The high court has scheduled arguments in the immigration case on April 18. As one amicus brief writer noted: “This case has all the trappings of an epic political battle.”

The case involves challenges to an executive action, called a “guidance,” affecting two programs: one an extension of a program created in 2012, and the other, a new program created in 2014.

The government seeks to extend the program known as DACA — Deferred Action for Childhood Arrivals. Children who came to the United States before they were 18 and are now no older than 31 can get, if they meet other eligibility requirements, a delay of deportation for three years, a job and a driver’s license if state law allows.

The new program is known as DAPA — Deferred Action for Parents of Americans and Lawful Permanent Residents. Those immigrants must have a child who is a citizen or permanent resident alien as of November 2014; must not be a law enforcement priority under current immigration policy; and must meet other eligibility requirements in order to receive deferred action for a renewable three years.

In February 2015, U.S. District Judge Andrew Hanen in Brownsville, Texas, imposed a temporary injunction blocking the extended immigration programs. He ruled that Texas alone had standing to sue because the state would incur increased costs in issuing driver’s licenses and that it was likely to prevail on its claim that the Department of Homeland Security should have issued the new guidance for notice and public comment as required by the Administrative Procedure Act.
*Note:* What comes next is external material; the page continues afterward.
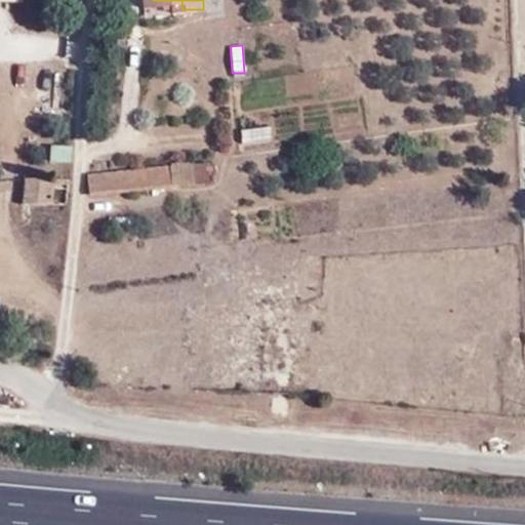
[(209,163),(170,166),(171,185),(209,183),(209,163)]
A 2-1 panel of the U.S. Court of Appeals for the Fifth Circuit upheld his injunction and also ruled Texas was likely to succeed on its claim the president had exceeded his authority.

Four Questions

The justices will consider four questions: Does Texas have standing to sue; did the “guidance” exceed the president’s power; was the guidance invalid because it failed to meet notice-and-comment requirements; and does the guidance violate the Constitution’s “take care clause.” The clause requires the president to “take care that the laws be faithfully executed.”

As he successfully did three years ago in the same-sex marriage case Hollings­worth v. Perry, former acting Solicitor General Walter Dellinger of O’Melveny & Myers, as an amicus now, tackles whether Texas has standing. In 2013, Dellinger argued in Hollingsworth v. Perry that supporters of California’s ban on same-sex marriage did not have standing to appeal a federal court decision striking down the ban. The high court, in a 5-4 opinion, agreed.

This time, Dellinger, in a brief written by Joseph Palmore of Morrison & Foerster, contends Texas lacked standing because the injuries asserted by Texas and the other challengers are “both self-imposed and non-concrete.” He also says the policy they challenge is a “quintessential case” of lawful federal enforcement discretion. The dispute “must be left to the political process.” He said a contrary ruling would insert the court into the current “political maelstrom.”

Boris Bershteyn of Skadden, Arps, Slate, Meagher & Flom authored a brief, in support of Obama’s plan, on behalf of 63 U.S.-based employers, business leaders and organizations representing business interests. He lays out how restrictive immigration enforcement policies contribute to labor shortages and losses of billions of dollars to industries, such as agriculture and construction.

“These businesses are coming to the court because their long-term success in the global economy depends on the vitality of the U.S. workforce,” said Bersh­teyn. “The failure of the political system has made it harder for U.S. businesses to compete in the global market economy.”

Other briefs come from 16 states, more than 100 mayors and county executives, 186 members of the U.S. House of Representatives and 39 U.S. senators, administrative law scholars, law enforcement organizations, faith-based organizations such as the U.S. Catholic Conference, and national immigration organizations.

Still to come: Texas’ response on the merits and briefs from its supporters.